Va precisato, che ai buoni propositi sociali di Tobin, si siano sostituiti quelli degli esattori dell’Unione Europea, tutt’altro che convinti di destinare i proventi della tassa a Paesi bisognosi, ma piuttosto dell’idea di mantenere liquidità per l’enorme macchina burocratica europea. Sui media locali, Cameron fa la figura del guastafeste anti-Europa, ma la sua scelta ha in realtà origini razionali e tutt’altro contrarie alla crescita.Nel 1984, infatti, la Svezia aveva introdotto tasse che passavano dall’1 al 3% su tutte le transazioni finanziarie (comprare e venedere azioni, bond, prodotti finanziari, assicurativi ecc..). Il risultato non si era fatto attendere: oltre il 60% dell’intero volume di scambio si era trasferito off-shore. Circa il 50% si era spostato a Londra e l’utilizzo di alcuni strumenti finanziari di “sicurezza” – che permettono alle aziende di assicurarsi su eventuali spostamenti del tasso di cambio, come futures era sceso del 98%.

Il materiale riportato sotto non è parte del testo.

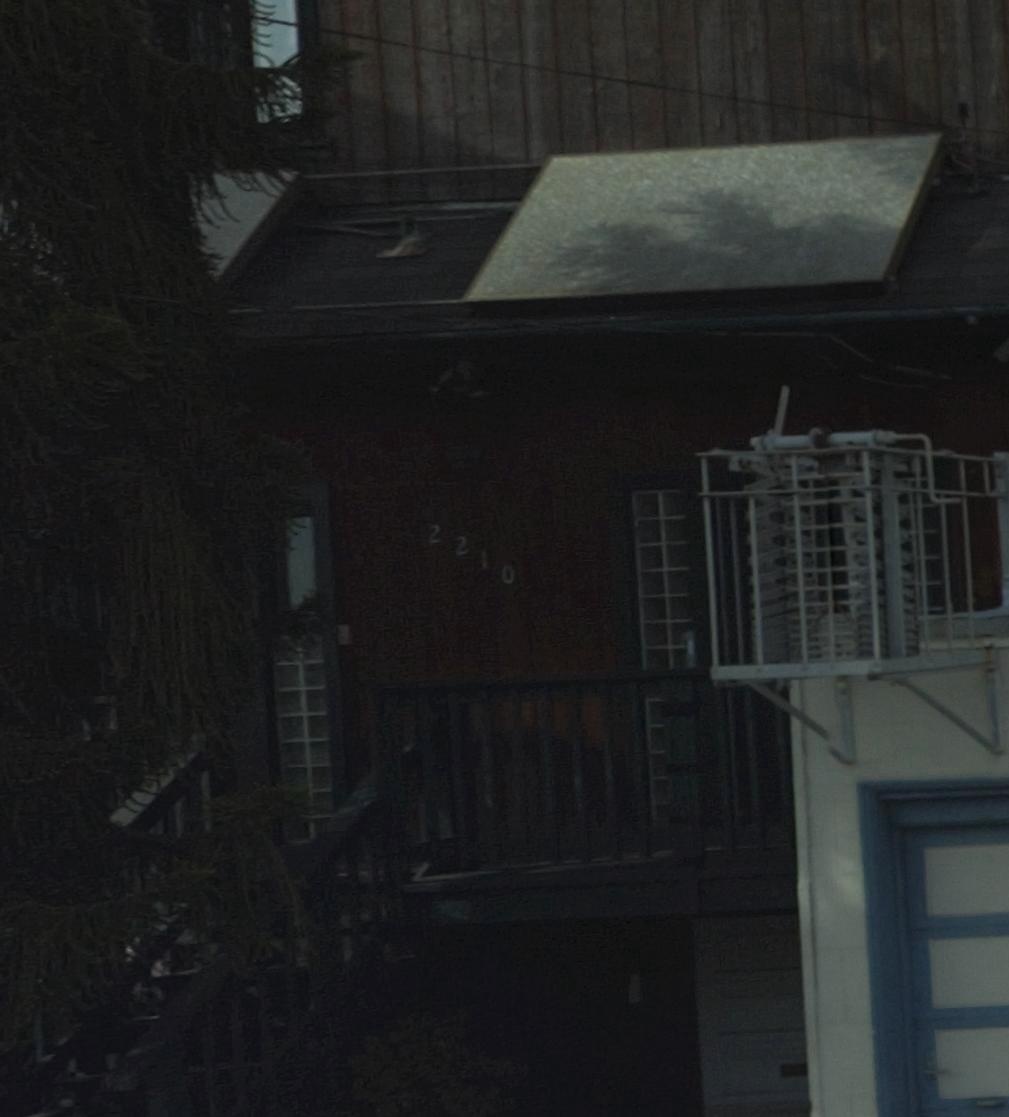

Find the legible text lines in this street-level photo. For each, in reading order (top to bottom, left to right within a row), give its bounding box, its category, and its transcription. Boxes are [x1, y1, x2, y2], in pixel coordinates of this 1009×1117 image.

[426, 521, 518, 587] StreetNumber: 2210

Il problema, inoltre è che non erano solo le banche a investire in Borsa, ma rimangono sopratutto le aziende gli attori piú incentivati a utilizzare prodotti finanziari per difendere, mantenere e aumentare il capitale. Aziende che portavano entrate allo Stato svedese grazie agli utili. Aziende che davano da lavorare a migliaia di persone (pensiamo a Volvo). Aziende, che, grazie alle “mini” tasse, si trasferirono all’istante in altri Paesi, comportando per lo Stato svedese un numero minore di entrate rispetto a quando le famose “mini” tasse non c’erano proprio. Una Tobin Tax, quindi, potrebbe funzionare solo e soltanto se tutte le piazze finanziarie del mondo si mettessero d’accordo per applicarla. Soluzione impossibile e ugualmente non auspicabile: in questo contesto globalizzato, non sono infatti più solo le aziende a competere, ma anche gli Stati nazionali e tra questi c’è, per fortuna, ancora qualcuno che non vuole uccidere definitivamente il mercato.